Ogni film si pone sopra al precedente per James Cameron e le cose imparate non si dimenticano. Così nel 1991 Terminator 2 – Il giorno del giudizio usava la tecnica appresa da The Abyss e la espandeva mostrando il metallo liquefarsi e cambiare forma. Allo stesso modo Avatar 2 costruisce la sua fortuna spettacolare sul primo film. Il più titanico, ambizioso e sconvolgente che abbia girato. Perché nel 2009 la storia di Pandora arrivò e per poco non cambiò per sempre il modo di intendere il cinema.

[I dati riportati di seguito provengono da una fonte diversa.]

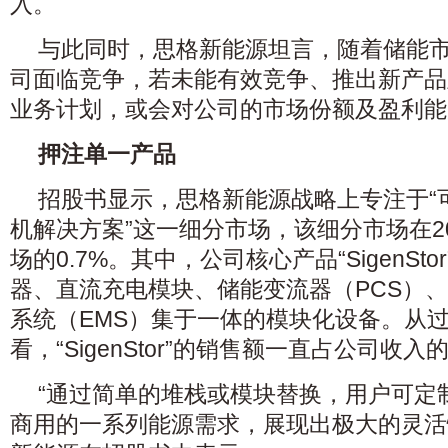
入。
与此同时，思格新能源坦言，随着储能
司面临竞争，若未能有效竞争、推出新产品
业务计划，或会对公司的市场份额及盈利能
押注单一产品
招股书显示，思格新能源战略上专注于“
机解决方案”这一细分市场，该细分市场在2
场的0.7%。其中，公司核心产品“SigenSt
器、直流充电模块、储能变流器（PCS）
系统（EMS）集于一体的模块化设备。从
看，“SigenStor”的销售额一直占公司收入
“通过简单的堆栈或模块替换，用户可定
商用的一系列能源需求，展现出极大的灵活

Cameron voleva portare una rivoluzione simile a quella del colore e del sonoro. La tridimensionalità da tempo corteggiata dal cinema. Ci sta riprovando ora e, come vi scrivevamo, vale la pena dargli fiducia. Il primo tentativo fu una moda apprezzata ma solo passeggera. Il film portò con sé tante altre cose gigantesche: un nuovo modo di concepire l’immersività e il world building, la tecnologia e le emozioni nei volti digitali.

Ora per Avatar – La via dell’acqua gli attori hanno dovuto imparare a trattenere il respiro per svariati minuti, lo studio ha dovuto abbracciare il salto della fede per produrre contemporaneamente una saga che, in caso di fallimento, trascinerebbe con sé molte (metaforiche) teste. Ha convinto gli spettatori a ricercare sempre il massimo di quello che la sala può offrire. Ha insomma convinto tutti a non accontentarsi e a rischiare. A puntare al massimo.

È questa la conseguenza migliore del titanismo di Cameron. Va al di là degli infiniti aneddoti, dei costi e degli incassi. La sua più grande vittoria è stata dimostrare che fare cinema può essere assai simile a fare sport. Si può godere un film non solo come prodotto artistico, ma come il tentativo di una squadra di andare oltre i limiti tecnologici, producendo nuove invenzioni e superando le frontiere della visione. Ci sono tante partite da vincere e ancora tanti record da battere.